A planter wart can look like a small, fleshy bump; a hard, flat growth with a rough surface and well-defined boundaries; or a gray or brown lump with tiny pinprick-size black dots (clotted blood vessels that distinguish warts from bloodless corns and calluses). The growths interrupt the normal lines and ridges in the skin.

What is the conventional planter wart treatment?

You do not really have to do anything about plantar warts. Most will disappear on their own sooner or later. But if yours are causing discomfort, a number of planter wart treatments are available. You can buy over-the-counter treatments containing a 40 percent salicylic acid solution that you apply once or twice a day for a few weeks. Another planter wart treatment option is the “duct tape treatment” – you cover the warts with duct tape for six days then soak them in water and rub them gently with an emery board or pumice stone. You may have to repeat the process over the course of a month or two before the warts disappear, but a study published in the October 2002 Archives of Pediatrics and Adolescent Medicine found that the duct tape method worked better than having a doctor freeze the warts off with liquid nitrogen, which can be painful and cause scarring.

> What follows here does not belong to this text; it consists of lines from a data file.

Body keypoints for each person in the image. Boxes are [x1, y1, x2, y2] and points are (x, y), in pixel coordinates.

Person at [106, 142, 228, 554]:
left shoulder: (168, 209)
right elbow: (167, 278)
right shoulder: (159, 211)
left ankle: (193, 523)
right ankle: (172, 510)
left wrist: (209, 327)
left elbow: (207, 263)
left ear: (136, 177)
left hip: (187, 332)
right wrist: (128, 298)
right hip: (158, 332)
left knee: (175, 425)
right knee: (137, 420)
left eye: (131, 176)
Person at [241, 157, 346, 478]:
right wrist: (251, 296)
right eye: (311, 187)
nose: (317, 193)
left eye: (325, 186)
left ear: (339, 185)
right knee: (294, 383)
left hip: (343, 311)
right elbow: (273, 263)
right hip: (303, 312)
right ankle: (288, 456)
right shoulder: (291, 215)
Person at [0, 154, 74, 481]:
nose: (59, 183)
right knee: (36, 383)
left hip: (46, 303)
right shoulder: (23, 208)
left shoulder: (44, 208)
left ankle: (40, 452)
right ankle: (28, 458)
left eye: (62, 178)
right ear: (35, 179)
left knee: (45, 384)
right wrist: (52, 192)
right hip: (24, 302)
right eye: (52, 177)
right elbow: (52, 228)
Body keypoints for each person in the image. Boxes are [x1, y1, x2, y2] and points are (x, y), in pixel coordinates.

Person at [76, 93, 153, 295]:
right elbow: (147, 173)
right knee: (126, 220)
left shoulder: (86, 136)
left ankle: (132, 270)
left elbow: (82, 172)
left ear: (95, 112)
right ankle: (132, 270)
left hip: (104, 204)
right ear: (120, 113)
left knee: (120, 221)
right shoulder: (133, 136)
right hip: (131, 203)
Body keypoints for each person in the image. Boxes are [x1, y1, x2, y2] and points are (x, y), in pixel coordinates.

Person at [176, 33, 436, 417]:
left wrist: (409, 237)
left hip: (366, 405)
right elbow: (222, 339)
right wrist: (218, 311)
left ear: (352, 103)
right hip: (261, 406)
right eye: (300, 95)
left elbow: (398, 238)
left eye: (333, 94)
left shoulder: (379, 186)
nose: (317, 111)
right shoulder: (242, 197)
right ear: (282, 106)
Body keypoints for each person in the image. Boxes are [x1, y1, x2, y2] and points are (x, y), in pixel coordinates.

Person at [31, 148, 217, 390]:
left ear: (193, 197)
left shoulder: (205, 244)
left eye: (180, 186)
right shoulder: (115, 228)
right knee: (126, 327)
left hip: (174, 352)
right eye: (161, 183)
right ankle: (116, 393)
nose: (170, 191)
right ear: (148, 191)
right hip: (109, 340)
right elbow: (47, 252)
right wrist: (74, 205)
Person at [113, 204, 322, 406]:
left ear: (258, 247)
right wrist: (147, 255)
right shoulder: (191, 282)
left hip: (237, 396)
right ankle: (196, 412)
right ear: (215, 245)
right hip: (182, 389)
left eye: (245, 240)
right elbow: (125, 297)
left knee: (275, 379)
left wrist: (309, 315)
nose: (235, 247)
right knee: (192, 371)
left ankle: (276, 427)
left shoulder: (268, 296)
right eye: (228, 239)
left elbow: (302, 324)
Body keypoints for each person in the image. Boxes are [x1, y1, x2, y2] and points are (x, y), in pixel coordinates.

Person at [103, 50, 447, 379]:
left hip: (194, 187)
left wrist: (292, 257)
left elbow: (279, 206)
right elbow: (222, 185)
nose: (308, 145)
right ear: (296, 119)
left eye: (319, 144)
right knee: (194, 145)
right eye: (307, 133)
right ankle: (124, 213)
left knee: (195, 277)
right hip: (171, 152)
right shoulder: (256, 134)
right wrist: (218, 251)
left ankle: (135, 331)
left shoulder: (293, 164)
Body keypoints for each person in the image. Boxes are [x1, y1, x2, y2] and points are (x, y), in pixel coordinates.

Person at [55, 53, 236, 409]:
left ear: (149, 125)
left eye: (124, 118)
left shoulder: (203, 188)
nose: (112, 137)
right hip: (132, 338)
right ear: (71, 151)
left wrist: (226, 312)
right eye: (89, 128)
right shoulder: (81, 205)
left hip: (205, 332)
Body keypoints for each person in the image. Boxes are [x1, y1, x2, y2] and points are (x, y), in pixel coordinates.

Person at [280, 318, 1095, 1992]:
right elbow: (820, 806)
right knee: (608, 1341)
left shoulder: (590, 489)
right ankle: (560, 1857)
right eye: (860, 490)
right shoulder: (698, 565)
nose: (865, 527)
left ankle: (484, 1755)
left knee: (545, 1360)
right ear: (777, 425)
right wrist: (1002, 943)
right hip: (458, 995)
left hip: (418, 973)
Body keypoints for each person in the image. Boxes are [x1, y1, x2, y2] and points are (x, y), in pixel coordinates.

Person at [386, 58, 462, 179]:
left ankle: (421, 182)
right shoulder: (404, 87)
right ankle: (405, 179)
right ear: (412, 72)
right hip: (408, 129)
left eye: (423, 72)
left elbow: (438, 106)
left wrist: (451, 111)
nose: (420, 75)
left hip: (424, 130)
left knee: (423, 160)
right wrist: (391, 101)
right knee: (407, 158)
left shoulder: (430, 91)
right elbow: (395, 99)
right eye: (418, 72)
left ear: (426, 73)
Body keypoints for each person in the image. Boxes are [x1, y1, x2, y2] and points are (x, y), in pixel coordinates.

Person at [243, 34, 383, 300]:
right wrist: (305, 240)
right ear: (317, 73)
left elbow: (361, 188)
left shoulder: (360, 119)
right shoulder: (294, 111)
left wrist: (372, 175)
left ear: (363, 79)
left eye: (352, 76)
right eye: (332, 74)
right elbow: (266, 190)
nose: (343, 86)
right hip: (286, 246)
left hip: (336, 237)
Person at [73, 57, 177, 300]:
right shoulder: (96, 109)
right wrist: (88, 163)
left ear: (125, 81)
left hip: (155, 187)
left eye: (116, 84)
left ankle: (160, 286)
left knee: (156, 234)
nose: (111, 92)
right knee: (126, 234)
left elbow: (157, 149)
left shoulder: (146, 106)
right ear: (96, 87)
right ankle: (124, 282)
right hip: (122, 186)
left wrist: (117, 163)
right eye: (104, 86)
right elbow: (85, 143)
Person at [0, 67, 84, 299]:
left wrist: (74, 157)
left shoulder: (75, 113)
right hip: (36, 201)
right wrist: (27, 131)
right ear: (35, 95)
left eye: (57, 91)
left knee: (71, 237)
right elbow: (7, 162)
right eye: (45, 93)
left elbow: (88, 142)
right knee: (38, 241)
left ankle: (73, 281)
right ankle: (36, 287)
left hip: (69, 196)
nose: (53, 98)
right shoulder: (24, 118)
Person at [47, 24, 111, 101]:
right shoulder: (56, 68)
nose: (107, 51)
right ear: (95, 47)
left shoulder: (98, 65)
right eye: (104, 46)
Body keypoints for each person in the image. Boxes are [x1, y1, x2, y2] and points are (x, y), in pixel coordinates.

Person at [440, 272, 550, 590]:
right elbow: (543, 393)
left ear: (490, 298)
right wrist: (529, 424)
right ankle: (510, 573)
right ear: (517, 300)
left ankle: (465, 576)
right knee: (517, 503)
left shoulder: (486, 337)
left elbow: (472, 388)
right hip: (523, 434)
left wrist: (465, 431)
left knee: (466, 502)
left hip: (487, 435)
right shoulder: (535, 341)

What therapies does Dr. Weil recommend for plantar warts?

Try removing warts with visualization: Spend a few minutes a day picturing the growths shrinking. If you need help coming up with images, you can listen to audiotapes made by practitioners skilled in guided imagery and clinical hypnosis. It may be most effective to do this when waking and falling asleep. Children are especially good at it. Their vivid imaginations can conjure up all kinds of magical methods of wart removal. This mind-over-matter method can work remarkably well, so try it first, before resorting to acids, duct tape, lasers, or surgery.